Mit der Trägerschaft der Kassenärztlichen Vereinigung haben sich die Öffnungszeiten der Bereitschaftspraxis erweitert, sagte Philip Bogdahn für die Organisation am Montag bei der offiziellen Übergabe der Bereitschaftspraxis. Für die Hausbesuche steht den Ärzten nun auch ein Fahrdienst mit Fahrer zur Verfügung.
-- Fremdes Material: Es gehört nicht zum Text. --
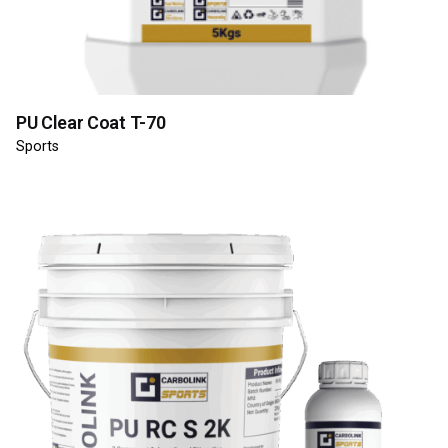
PU Clear Coat T-70
Sports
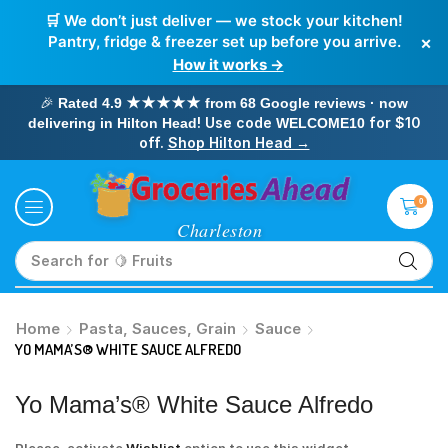
🛒 We don’t just deliver — we stock your kitchen!
×
Pantry, fridge & freezer set up before you arrive.
How it works →
🎉
Rated 4.9 ★★★★★ from 68 Google reviews · now
! Use code
for $10
delivering in Hilton Head
WELCOME10
off.
Shop Hilton Head →
0
Search for
🥛 Milk
Home
Pasta, Sauces, Grain
Sauce
YO MAMA’S® WHITE SAUCE ALFREDO
Yo Mama’s® White Sauce Alfredo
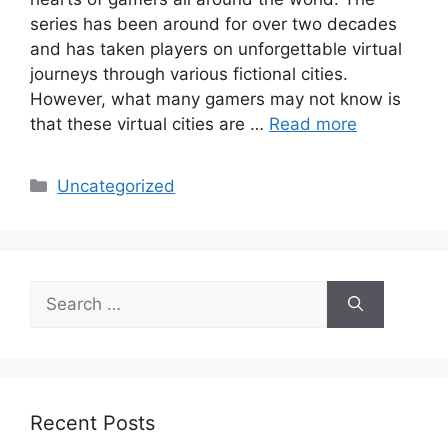
series has been around for over two decades
and has taken players on unforgettable virtual
journeys through various fictional cities.
However, what many gamers may not know is
that these virtual cities are …
Read more
Categories
Uncategorized
Search
for:
Recent Posts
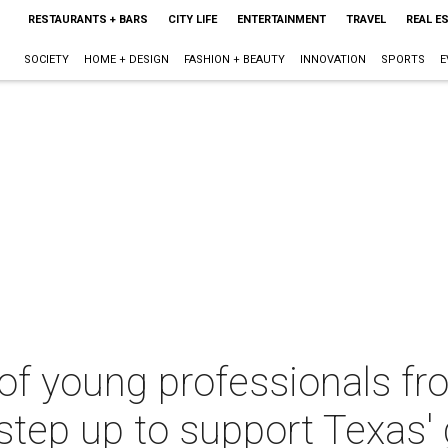
RESTAURANTS + BARS
CITY LIFE
ENTERTAINMENT
TRAVEL
REAL E
SOCIETY
HOME + DESIGN
FASHION + BEAUTY
INNOVATION
SPORTS
E
of young professionals fr
 step up to support Texas'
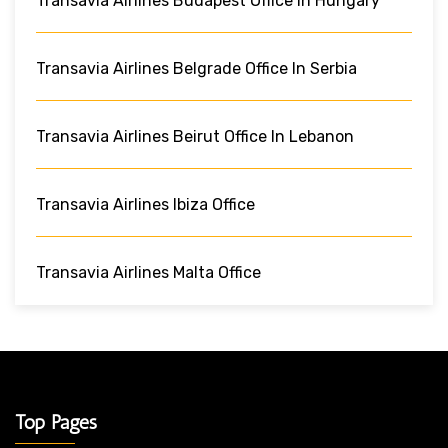
Transavia Airlines Budapest Office In Hungary
Transavia Airlines Belgrade Office In Serbia
Transavia Airlines Beirut Office In Lebanon
Transavia Airlines Ibiza Office
Transavia Airlines Malta Office
Top Pages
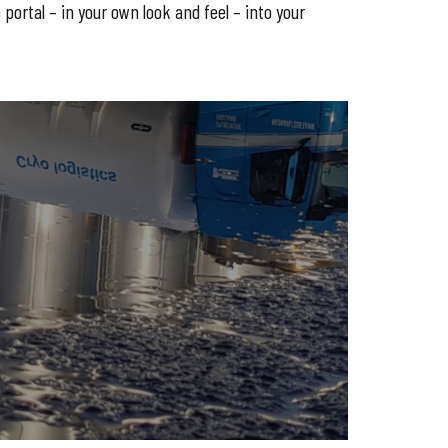
portal – in your own look and feel – into your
Bogdahn räumte ein, dass durch die Randlange des Gebietes - es umfasst jeweils die kompletten Landkreise Coburg, Kronach und Lichtenfels - es in den Nachtstunden zu weiten Anfahrten des Arztes kommen könne. "In Einzelfällen kann es möglich sein, dass der diensthabende niedergelassene Bereitschaftsarzt von Bad Rodach nach Bad Staffelstein gefahren wird." Allerdings versuche die Einsatzzentrale der Kassenärztlichen Vereinigung mit Hilfe von Kollegen aus benachbarten bayerischen Landkreisen, das zu vermeiden. "Das funktioniert allerdings mit dem benachbarten Thüringen nicht", stellte Thomas Scheller klar. Hier bewirke die Grenze zwischen den beiden bundesdeutschen Freistaaten ein strikte Trennung.
Nach den Worten von Thomas Scheller, Vorsitzender des Vereins "Bereitschaftspraxis Coburg" und des Hausarztvereins Coburg Stadt und Land, gehören der gesamten Dienstgruppe in allen drei Landkreisen 220 Ärzte an. Die Bereitschaftspraxis am Klinikum Coburg besuchten im Durchschnitt 6000 Patienten im Jahr. An manchen Feiertagen seien schon 115 Patienten gezählt worden. Die steigende Zahl der Patienten sah der Schatzmeister des Vereins "Bereitschaftspraxis Coburg", Diethard Kreiß, auch in den gestiegenen Ansprüchen der Patienten begründet. "Allein am Wochenende kamen zehn Patienten, bei denen eine Zecke entfernt wurde. Das kann man auch selbst machen."
Philip Bogdahn zeigte sich zuversichtlich, dass durch die räumliche Nähe von ambulanter und stationärer Behandlung, wie sie am Klinikum vorbildlich gelöst sei, sich Arbeitsabläufe schnell einspielen würden. Ziel sei es, dass Patienten zunächst die Bereitschaftspraxis aufsuchten, wo über eine stationäre Aufnahme entschieden werde. Das entlaste die Notaufnahmen der Kliniken. Für Patienten aus dem Landkreis Coburg gibt es eine Besonderheit: Hier existiert ein Hol- und Bringdienst, der mit einer Spende der Firma Brose finanziert wird.